Impacted dependencies are identified with concrete row-level evidence.

If this fails:

Refresh the table and recheck the selected time window.
Correlate with Events and Alerts for missing context.

Table columns:

Column	Description
`Dependency`	Service name (for example Management Server, MySQL, InfluxDB, PostgreSQL)
`Status`	`UP` (green), `PARTIAL` (orange), `DOWN` (red)
`Latency`	Current response time in milliseconds
`Errors`	Current error count for that dependency

Dependency Reference

Management server detail pages can include dependencies such as:

Management Server: control plane management
MySQL: core infrastructure metadata store
InfluxDB: time-series metrics database
PostgreSQL: audit/compliance data store
Ceph: distributed storage backend

Agent node detail pages can include dependencies such as:

Host API: node management endpoint
KVM Module: virtualization kernel support
Libvirt Socket: VM control interface
Network Bridge: host networking path
NTP Sync: clock synchronization

Status Meanings

UP:

responding normally
acceptable latency
no significant errors

PARTIAL:

service still responding
elevated latency and/or intermittent errors
requires monitoring and investigation if persistent

DOWN:

not responding
failed health checks
immediate investigation required

Step: Troubleshoot by Scenario

When to Use:

Use this when one or more dependencies show degraded or failed behavior.

Purpose:

Apply a consistent troubleshooting sequence by symptom type.

Steps:

Scenario 1: High latency

Check when the increase starts in Latency Trends.
Identify slow dependency rows in Dependencies Health.
Review host/service resources and logs.
Investigate sustained latency, not only spikes.

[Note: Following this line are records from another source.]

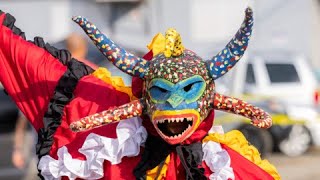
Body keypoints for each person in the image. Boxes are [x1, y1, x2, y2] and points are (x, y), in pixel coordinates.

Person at [0, 7, 280, 179]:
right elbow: (30, 64)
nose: (173, 102)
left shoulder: (223, 166)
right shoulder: (109, 134)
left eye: (186, 90)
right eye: (161, 92)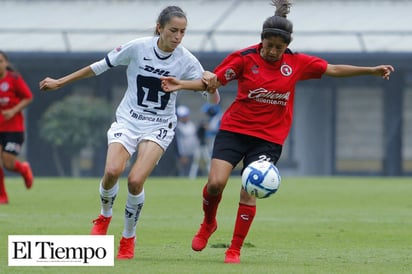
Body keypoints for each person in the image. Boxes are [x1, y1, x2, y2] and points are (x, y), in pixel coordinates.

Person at [160, 0, 394, 264]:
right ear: (261, 41)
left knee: (249, 189)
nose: (272, 52)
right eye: (268, 46)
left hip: (268, 139)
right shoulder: (244, 58)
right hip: (235, 129)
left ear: (287, 46)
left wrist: (371, 70)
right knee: (215, 184)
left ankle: (234, 249)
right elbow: (211, 81)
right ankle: (208, 223)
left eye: (278, 48)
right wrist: (181, 84)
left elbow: (333, 69)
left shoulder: (297, 63)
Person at [39, 5, 220, 260]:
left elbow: (213, 101)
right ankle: (104, 216)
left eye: (183, 32)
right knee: (112, 171)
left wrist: (211, 85)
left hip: (159, 126)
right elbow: (99, 67)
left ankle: (128, 238)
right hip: (128, 120)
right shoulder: (138, 47)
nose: (178, 37)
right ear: (160, 27)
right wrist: (60, 81)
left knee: (135, 181)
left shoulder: (187, 60)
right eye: (173, 30)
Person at [0, 51, 34, 204]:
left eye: (1, 61)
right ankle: (2, 196)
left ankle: (23, 169)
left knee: (8, 164)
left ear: (6, 63)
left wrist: (13, 111)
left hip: (13, 129)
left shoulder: (14, 79)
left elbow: (28, 97)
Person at [175, 105, 199, 177]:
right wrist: (181, 155)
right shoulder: (178, 127)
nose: (185, 118)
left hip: (193, 151)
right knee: (184, 169)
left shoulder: (191, 124)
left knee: (192, 170)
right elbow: (179, 143)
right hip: (184, 153)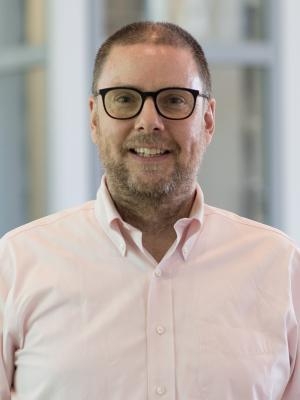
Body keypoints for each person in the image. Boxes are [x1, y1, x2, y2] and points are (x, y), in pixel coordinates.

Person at [0, 21, 299, 400]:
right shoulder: (16, 265)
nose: (149, 122)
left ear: (207, 120)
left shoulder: (281, 270)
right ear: (94, 118)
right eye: (124, 99)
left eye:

Scenario 2: One service down

Identify dependency with Status=DOWN.
Verify service state and host connectivity.
Review service logs around the incident timestamp.
Recheck table status after corrective action.

Scenario 3: Intermittent errors

Use Daily or Weekly to expose pattern timing.
Check if spikes align with scheduled jobs.
Identify dependency with repeated errors.
Adjust workload timing or service capacity.

Scenario 4: Performance degradation over days

Switch to Weekly/Monthly view.
Compare baseline vs current latency.
Check whether one or multiple dependencies are affected.
Plan capacity or optimization actions.

Warning

If Critical > 0 or sustained errors persist, escalate with timestamps and affected dependency names.

Expected Outcome:

A scenario-aligned troubleshooting path is selected and evidence is ready for escalation if unresolved.

If this fails:

Reconfirm dependency status and chart correlation in the same time window.
Capture screenshots plus affected dependency rows.
Escalate with timestamps, dependency names, and observed pattern.

Quick Reference

Task	Where to look
Check overall health	Summary cards
Identify slow services	`Avg Latency` + dependency table
Find failing services	`Critical` + dependency table
Analyze performance trend	`Latency Trends`
Analyze failure pattern	`Error Distribution`
Compare periods	Time range selector

If metrics appear inconsistent:

Reconfirm time window.
Compare with Events and Alerts in the same period.